Le commissaire divisionnaire (H) Olivier DAMIEN, ancien syndicaliste et Président du syndicat des commissaires est un ami du SDPM, et nous livre sa tribune afin d'enrichir le débat.

Nous ne sommes pas totalement en phase avec son point de vue, néanmoins celui-ci est particulèrement riche et mérite d'être publié et discuté. Par ailleurs, nous saluons le positionnement de M. DAMIEN qui a toujours été favorable à l'essor des polices municipales, auxquelles il fait confiance, et à une coproduction intelligente de la sécurité publique.

Plus précisément, si nous ne sommes pas défavorables, en substance, à un accroissement des compétences des agents de police municipale - ce qui fait partie de notre cahier de revendications - il faut constater que nous avançons à petits pas, et que nous devons privilégier des priorités.

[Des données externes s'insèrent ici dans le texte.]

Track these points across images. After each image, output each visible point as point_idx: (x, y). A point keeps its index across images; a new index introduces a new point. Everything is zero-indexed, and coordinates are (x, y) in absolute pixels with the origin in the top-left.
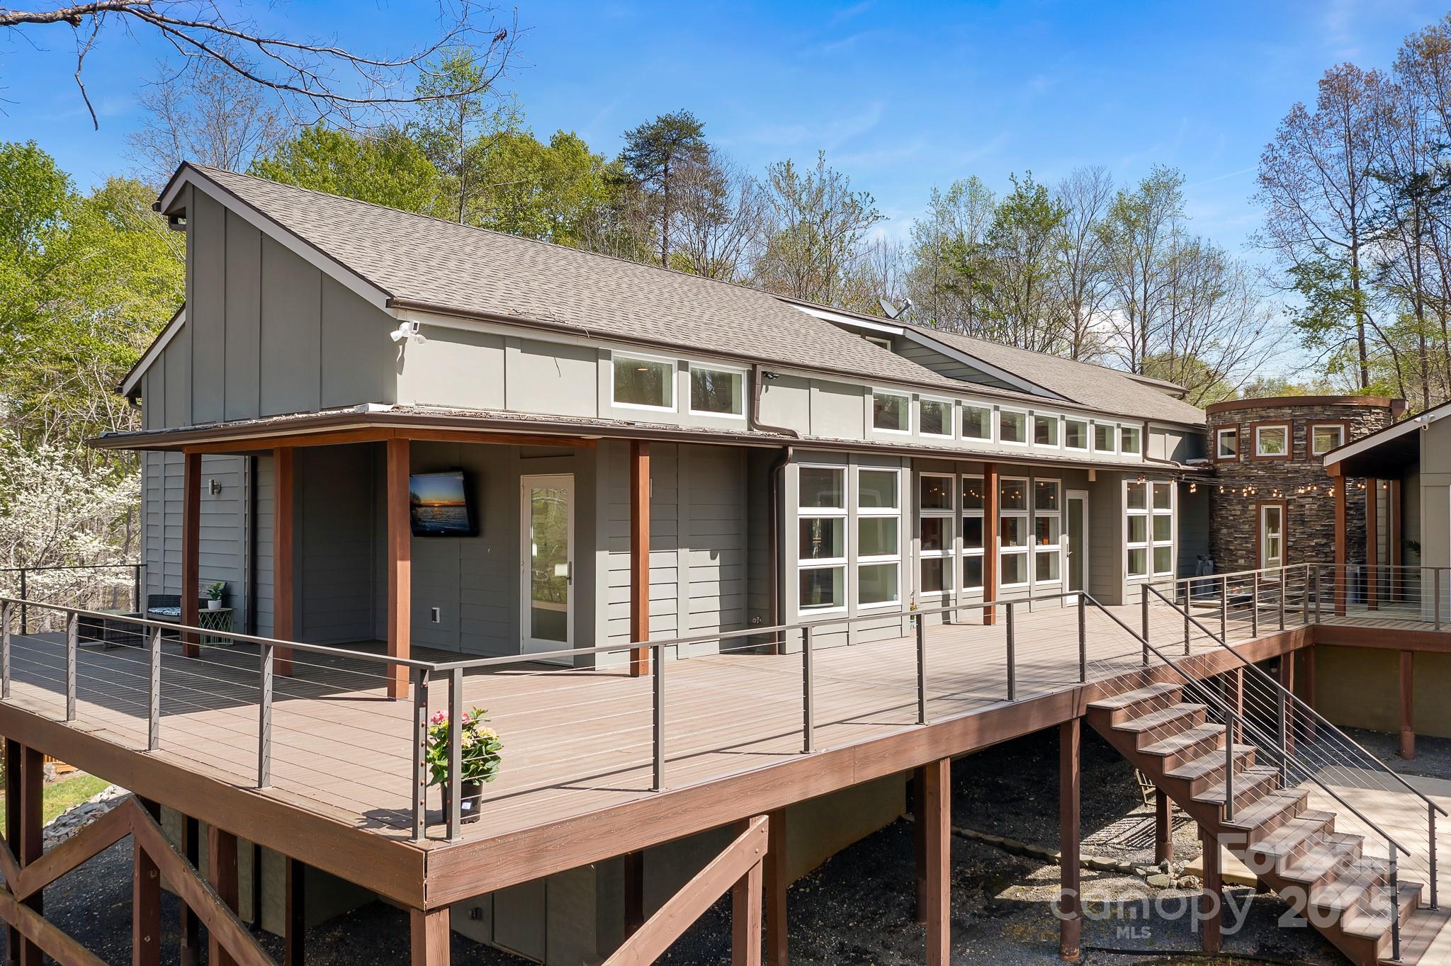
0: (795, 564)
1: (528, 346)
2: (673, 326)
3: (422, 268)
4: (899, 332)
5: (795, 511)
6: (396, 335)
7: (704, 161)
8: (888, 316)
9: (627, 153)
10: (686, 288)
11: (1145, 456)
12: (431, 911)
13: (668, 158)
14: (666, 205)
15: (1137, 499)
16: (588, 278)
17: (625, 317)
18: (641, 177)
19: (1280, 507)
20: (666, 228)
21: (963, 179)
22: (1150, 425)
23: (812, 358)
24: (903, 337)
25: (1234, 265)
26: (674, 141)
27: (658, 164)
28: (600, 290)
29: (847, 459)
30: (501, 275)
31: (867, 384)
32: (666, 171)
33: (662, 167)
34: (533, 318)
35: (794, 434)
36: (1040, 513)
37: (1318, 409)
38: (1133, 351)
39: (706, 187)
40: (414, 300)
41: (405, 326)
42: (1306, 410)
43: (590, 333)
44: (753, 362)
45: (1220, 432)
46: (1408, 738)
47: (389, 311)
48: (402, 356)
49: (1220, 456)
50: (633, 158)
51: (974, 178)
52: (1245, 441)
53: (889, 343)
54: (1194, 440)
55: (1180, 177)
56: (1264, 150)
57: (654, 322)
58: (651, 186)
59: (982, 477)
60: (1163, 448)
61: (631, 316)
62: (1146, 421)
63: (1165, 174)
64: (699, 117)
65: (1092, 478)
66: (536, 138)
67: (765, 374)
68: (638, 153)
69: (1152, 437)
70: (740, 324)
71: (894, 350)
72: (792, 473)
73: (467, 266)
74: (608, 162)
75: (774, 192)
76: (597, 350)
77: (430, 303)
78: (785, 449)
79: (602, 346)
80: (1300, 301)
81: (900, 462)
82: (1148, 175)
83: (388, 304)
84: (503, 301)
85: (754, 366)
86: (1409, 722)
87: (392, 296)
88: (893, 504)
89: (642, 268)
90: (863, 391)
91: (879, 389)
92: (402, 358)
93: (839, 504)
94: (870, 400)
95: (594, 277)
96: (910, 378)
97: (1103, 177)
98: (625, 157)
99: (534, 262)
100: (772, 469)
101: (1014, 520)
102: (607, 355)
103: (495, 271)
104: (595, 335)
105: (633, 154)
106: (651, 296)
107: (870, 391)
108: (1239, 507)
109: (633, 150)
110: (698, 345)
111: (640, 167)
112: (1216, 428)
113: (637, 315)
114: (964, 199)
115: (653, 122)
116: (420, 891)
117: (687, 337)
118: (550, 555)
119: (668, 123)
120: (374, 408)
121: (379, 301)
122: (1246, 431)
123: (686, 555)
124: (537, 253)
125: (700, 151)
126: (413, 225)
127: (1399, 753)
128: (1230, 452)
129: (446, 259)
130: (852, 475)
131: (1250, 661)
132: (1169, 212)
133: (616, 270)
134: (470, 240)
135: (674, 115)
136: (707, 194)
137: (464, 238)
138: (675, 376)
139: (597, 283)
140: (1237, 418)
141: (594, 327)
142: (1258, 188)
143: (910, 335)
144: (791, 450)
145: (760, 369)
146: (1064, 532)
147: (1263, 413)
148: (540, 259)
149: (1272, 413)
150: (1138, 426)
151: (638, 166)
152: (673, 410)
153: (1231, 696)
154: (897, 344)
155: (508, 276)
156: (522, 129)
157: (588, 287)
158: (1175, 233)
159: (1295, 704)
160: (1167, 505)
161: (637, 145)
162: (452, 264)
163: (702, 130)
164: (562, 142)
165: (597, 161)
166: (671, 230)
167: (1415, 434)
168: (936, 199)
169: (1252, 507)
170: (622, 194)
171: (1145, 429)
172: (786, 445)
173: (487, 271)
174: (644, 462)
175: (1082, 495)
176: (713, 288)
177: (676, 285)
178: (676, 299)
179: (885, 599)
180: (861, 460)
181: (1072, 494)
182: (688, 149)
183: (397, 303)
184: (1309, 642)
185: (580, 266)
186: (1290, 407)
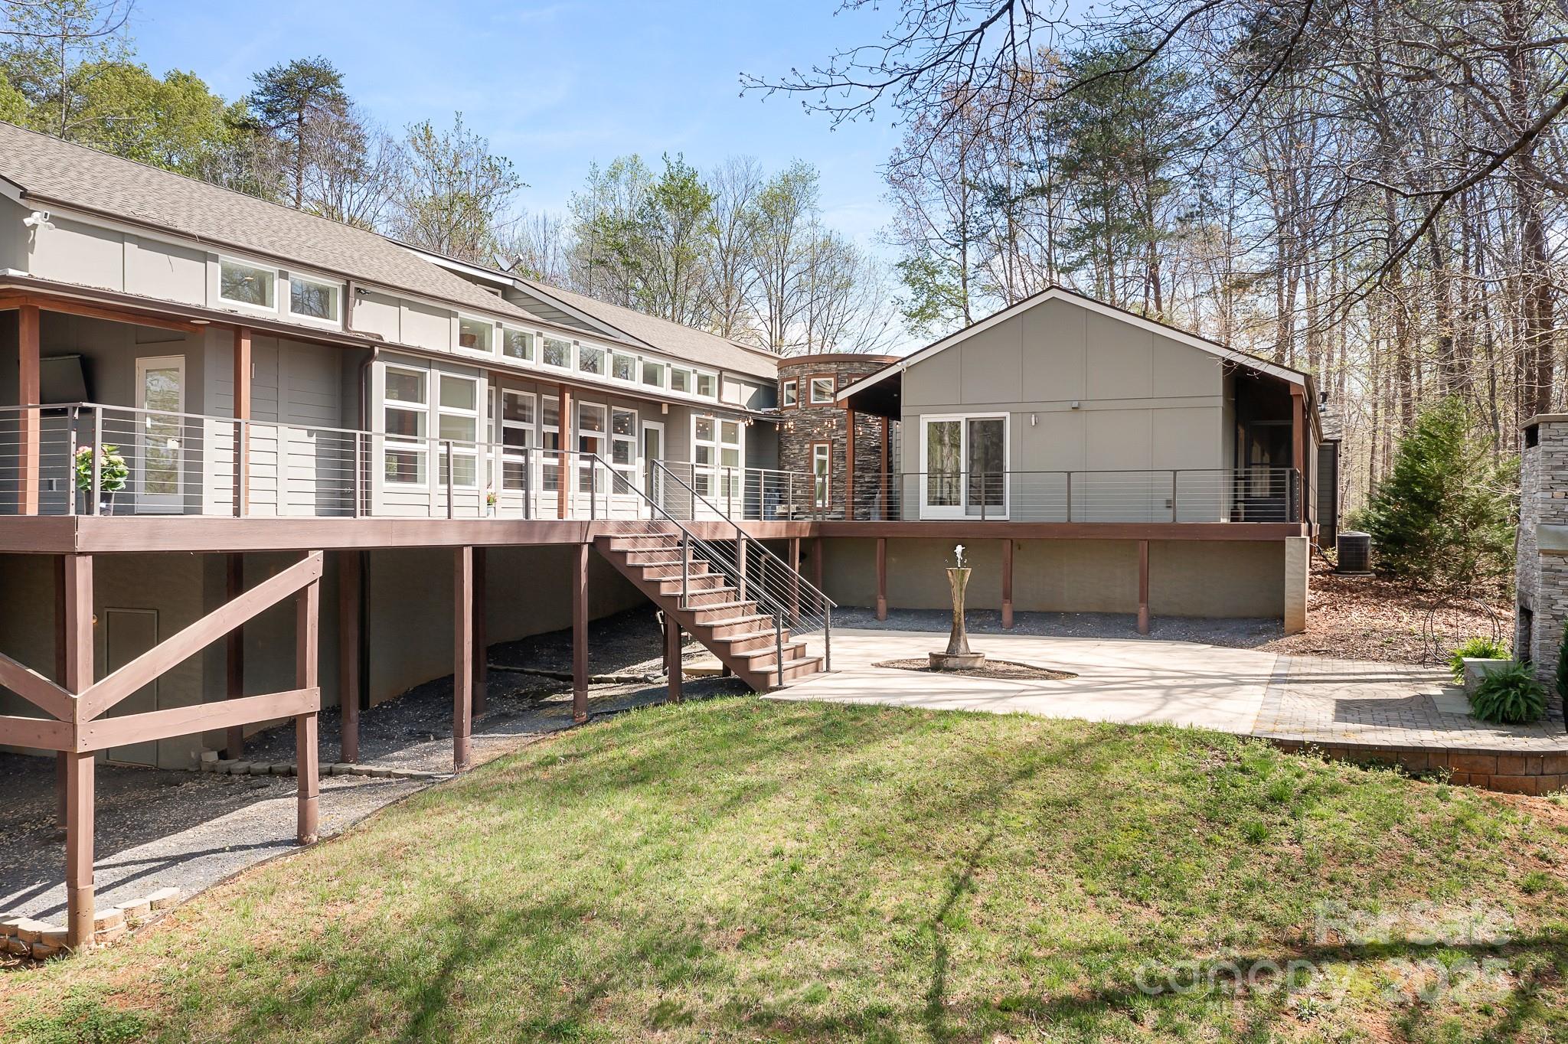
0: (381, 443)
1: (143, 243)
2: (277, 244)
3: (46, 173)
4: (509, 282)
5: (381, 401)
6: (28, 221)
7: (342, 112)
8: (501, 269)
9: (255, 97)
10: (296, 221)
11: (720, 400)
12: (81, 554)
13: (302, 107)
14: (300, 157)
15: (704, 432)
16: (201, 201)
17: (233, 231)
18: (273, 123)
19: (827, 445)
20: (299, 178)
21: (624, 155)
22: (725, 374)
23: (404, 283)
24: (513, 287)
25: (867, 260)
26: (310, 89)
27: (292, 111)
28: (211, 211)
29: (429, 364)
30: (118, 187)
31: (453, 309)
32: (300, 120)
33: (296, 115)
34: (149, 221)
35: (381, 338)
36: (616, 437)
37: (856, 365)
38: (771, 334)
39: (343, 140)
40: (45, 194)
41: (36, 215)
42: (847, 366)
43: (200, 237)
44: (348, 278)
45: (786, 383)
46: (882, 605)
47: (22, 202)
48: (33, 240)
49: (785, 405)
50: (262, 103)
51: (636, 157)
52: (803, 391)
53: (500, 292)
54: (768, 391)
55: (815, 173)
56: (892, 153)
57: (260, 239)
58: (283, 134)
59: (557, 399)
60: (738, 395)
61: (238, 232)
62: (722, 370)
63: (802, 168)
64: (337, 67)
65: (665, 411)
66: (149, 70)
67: (358, 290)
68: (269, 98)
69: (726, 385)
70: (342, 253)
71: (505, 297)
72: (379, 370)
73: (87, 177)
74: (228, 104)
75: (412, 153)
76: (205, 253)
77: (58, 198)
78: (372, 348)
79: (211, 250)
80: (907, 292)
81: (479, 373)
82: (787, 168)
83: (22, 196)
84: (121, 206)
85: (348, 282)
86: (883, 592)
87: (25, 190)
88: (472, 407)
89: (255, 201)
90: (450, 315)
91: (465, 315)
92: (33, 241)
93: (422, 401)
94: (456, 322)
95: (207, 201)
96: (493, 308)
97: (754, 167)
98: (254, 101)
99: (149, 182)
100: (361, 365)
101: (594, 440)
102: (215, 259)
103: (113, 184)
104: (203, 240)
105: (262, 99)
106: (260, 222)
107: (456, 315)
108: (798, 446)
109: (262, 94)
110: (296, 259)
111: (271, 112)
112: (784, 380)
113: (244, 232)
114: (624, 176)
115: (286, 66)
116: (72, 541)
117: (288, 252)
118: (163, 429)
119: (304, 69)
120: (12, 272)
121: (14, 195)
122: (803, 382)
123: (286, 432)
124: (152, 176)
125: (338, 102)
126: (31, 139)
127: (876, 618)
128: (794, 401)
129: (66, 169)
130: (433, 378)
131: (753, 536)
132: (806, 204)
133: (229, 199)
134: (86, 158)
135: (310, 61)
136: (344, 147)
137: (80, 156)
138: (276, 282)
139: (209, 205)
140: (797, 371)
141: (203, 234)
142: (887, 188)
143: (519, 286)
144: (377, 350)
145: (353, 285)
146: (640, 455)
147: (816, 368)
148: (154, 181)
149: (822, 367)
150: (714, 374)
151: (268, 111)
152: (275, 310)
153: (733, 558)
154: (507, 292)
155: (125, 189)
156: (136, 63)
157: (200, 207)
158: (813, 225)
159: (800, 581)
160: (735, 440)
161: (267, 89)
162: (73, 174)
163: (341, 80)
164: (176, 79)
165: (218, 103)
166: (304, 183)
167: (897, 377)
168: (594, 175)
169: (807, 446)
170: (249, 139)
171: (720, 377)
172: (373, 345)
173: (105, 183)
174: (246, 344)
175: (659, 426)
176: (324, 224)
177: (287, 217)
178: (284, 227)
179: (467, 484)
180: (442, 366)
181: (648, 424)
182: (326, 98)
183: (30, 195)
184: (816, 534)
185: (194, 191)
186: (836, 362)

Ainsi, pour notre part, et en l'état des discussions, nous estimons qu'aux rang des priorités figurent l'armement généralisé et le volet social (acquis lors des discussions sur le projet de Loi retraite, qui doit être mis en application) l'accès aux fichiers de manière directe et simplifiée, qui nous paraît important. Il doit être aussi mis sur la table la question du maintien et du rétablissement de l'ordre : en théorie, le rassemblement de personnes, organisé ou non, échappe légalement aux prérogatives des agents de police municipale. Or, la par la force de la réalité du terrain, les agents de police municipale sont confrontés de plus en plus aux "violences urbaines" qui relèvent de ces dispositions légales (art. 431-3 du CP).

Nous nous rencontrerons donc, M. DAMIEN et le SDPM, autour d'un débat sur le thème de la coproduction de sécurité.